PROMPT 1: Rewrite the part of the listing that opens with the line containing "Document page, 1654x1241 pixels." and closes with the line containing "picture [0, 0, 1654, 1241]", putting "bounding box" wherever "bbox" appears and changing nothing else. Return only those lines.

TEXT EXTRACT:
%%

In this work, microstripe arrayed In0.18Ga0.82N/GaN MQW LEDs are fabricated via traditional photolithography. The role of the piezo-phototronic effect on the electroluminescence (EL) characteristics of the micro-LEDs is investigated. EL measurements at temperatures ranging from 300 K to 380 K are also conducted to systematically study the high-temperature piezo-phototronic effect under practical operation. This work will open up the application of the piezo-phototronic effect in high-temperature circumstances, improving fundamental understanding and also guiding the design and development of high-performance piezo-phototronic devices based on micro/nano-structured piezoelectric semiconductors in the future.

%%

DATA SUPPLIED:
%%

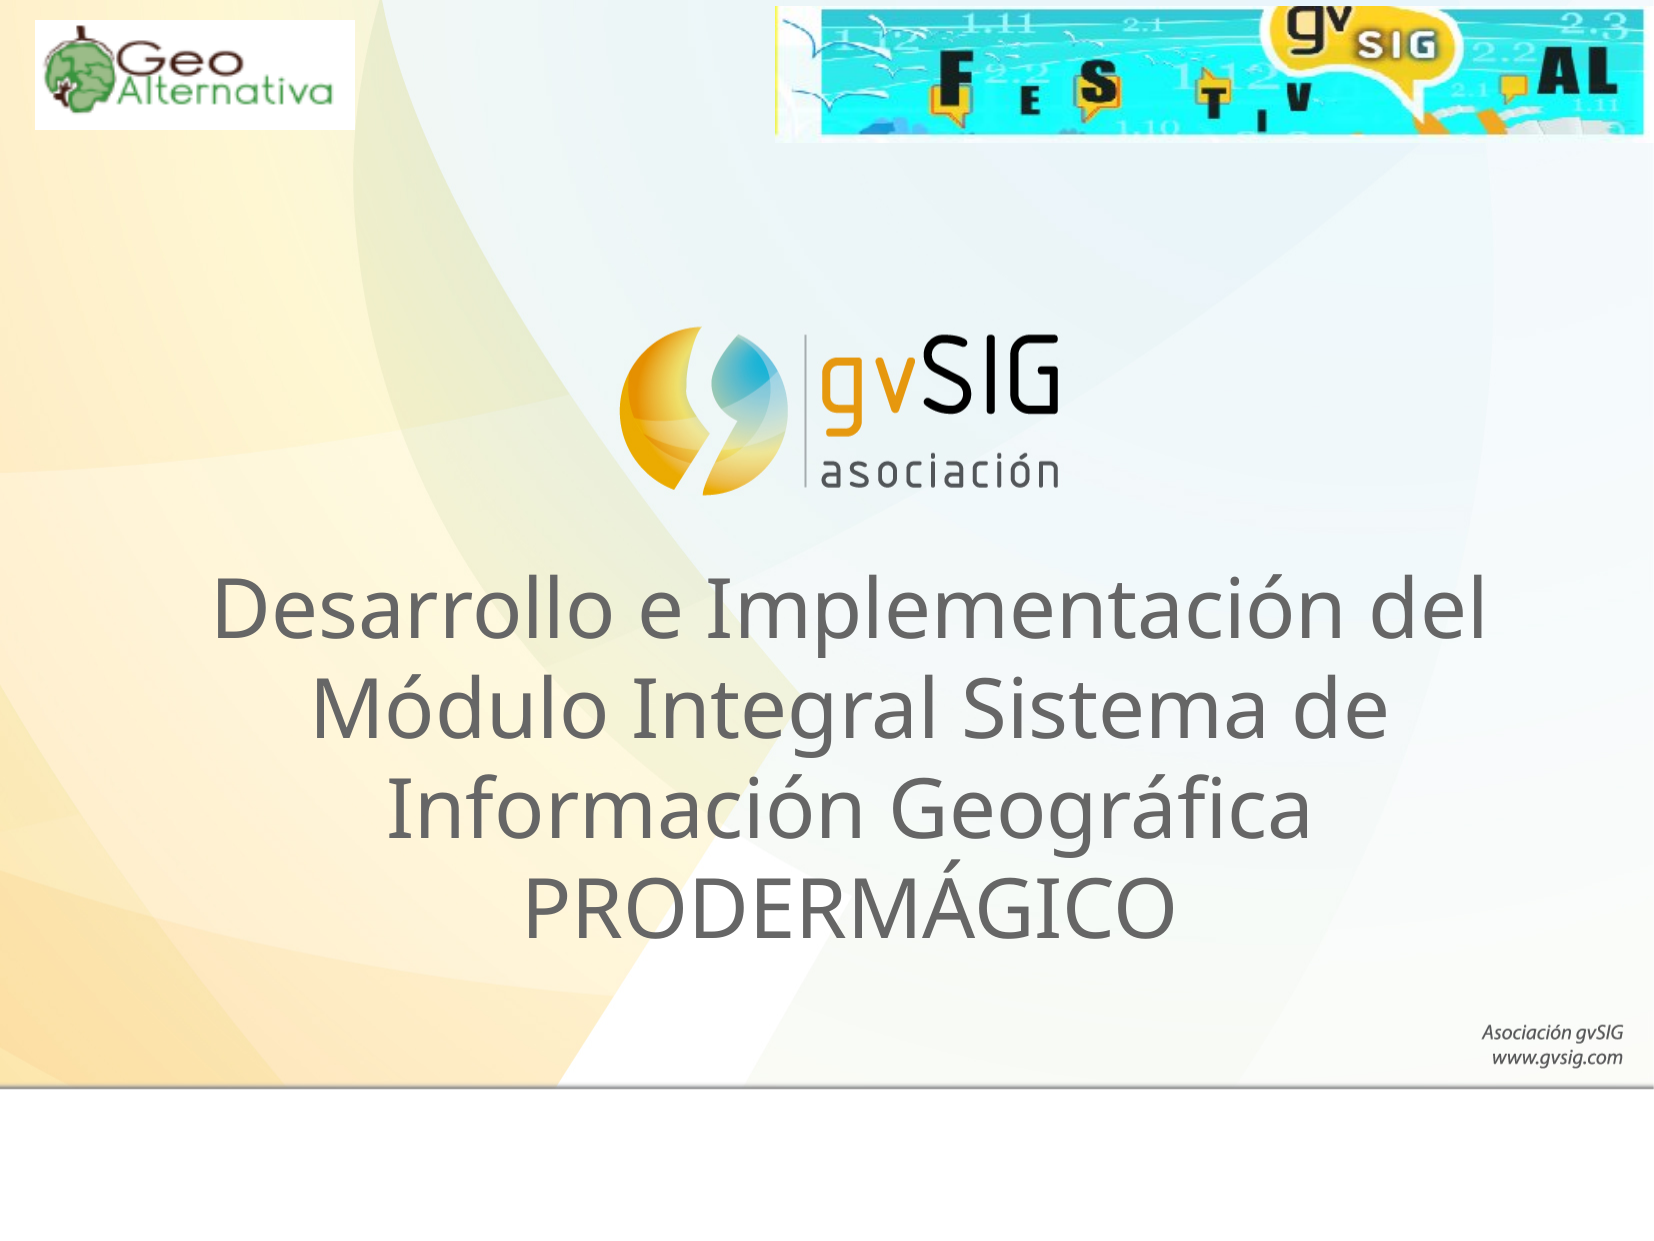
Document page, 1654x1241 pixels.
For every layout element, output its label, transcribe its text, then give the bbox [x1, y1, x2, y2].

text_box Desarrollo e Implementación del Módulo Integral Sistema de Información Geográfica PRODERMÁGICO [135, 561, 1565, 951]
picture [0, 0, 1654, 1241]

%%
%%

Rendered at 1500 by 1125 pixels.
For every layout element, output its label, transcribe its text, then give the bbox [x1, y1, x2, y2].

%%

PROMPT 2:
Answer these questions using the text on piezo-phototronic micro-LEDs:
(a) What fabrication method is used to make the LEDs?
(b) What is the composition of the multiple quantum wells in the LEDs?
(c) Over what temperature range are the EL measurements conducted?

REPLY 1:
Document page, 1654x1241 pixels.
For every layout element, output its label, transcribe its text, then give the bounding box [x1, y1, x2, y2].

text_box Desarrollo e Implementación del Módulo Integral Sistema de Información Geográfica PRODERMÁGICO [135, 561, 1565, 951]
picture [0, 0, 1654, 1241]

REPLY 2:
(a) Traditional photolithography
(b) In0.18Ga0.82N/GaN
(c) From 300 K to 380 K